The new found wealth dictates that the opportunity to triumph in the face of adversity has forever been removed from the list of possibilities available to Newcastle United supporters. Like the long serving employee finally promoted into management, however much you think you’re still one of the workers, you never will be again, you simply cannot be. Because despite what Nigel Farage tells you, you can’t rail against the establishment when you are the establishment. Newcastle United will be fully paid up members of the elite, winning trophies through sheer force of finances.

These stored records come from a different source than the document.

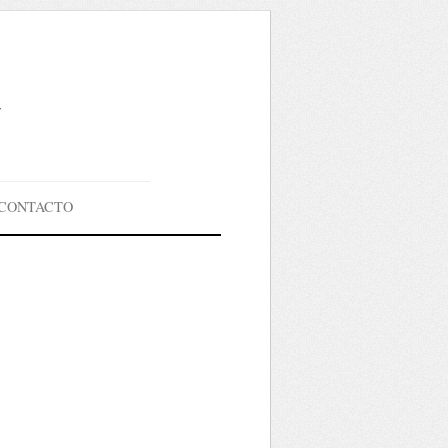
g
CONTACTO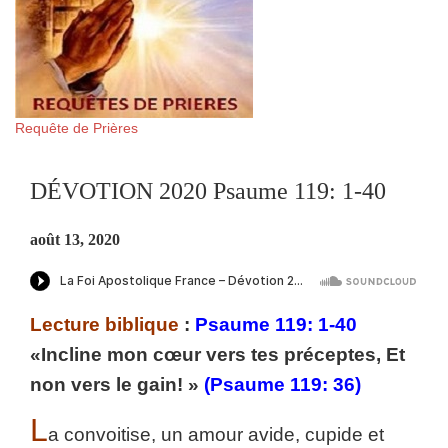
Requête de Prières
DÉVOTION 2020 Psaume 119: 1-40
août 13, 2020
Lecture biblique
:
Psaume 119: 1-40
«Incline mon cœur vers tes préceptes, Et
non vers le gain! »
(Psaume 119: 36)
L
a convoitise, un amour avide, cupide et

And after the initial outpouring of joy, there will be sadness. It is one of the great delusions of sport that we convince ourselves we want to see our team be successful. The truth is we know it’s far more satisfying to sit and talk about the errors in team selection, the chances missed, why the manager has to go. When all those rough edges have been oiled, and all that’s left to discuss is the ongoing success of your inverted full-backs, it’s in that moment you’ll realise you’ve been sold a dream you never dreamt.
I write this in the full knowledge that there is no going back now. The Saudi juggernaut is not for turning. Superstars will be signed, trophies will be won, and when it’s all said and done, I’ll be here, patiently waiting for my club back. It may take 5 years, more likely 25, but nothing lasts forever. Just ask Chelsea.
It’s a complicated situation, but beautifully simple at the same time. Supporting a football club is passion, joy and connection. Strip everything back and it’s nothing more than a feeling. And that’s the simplicity of feelings, you either feel them, or you don’t.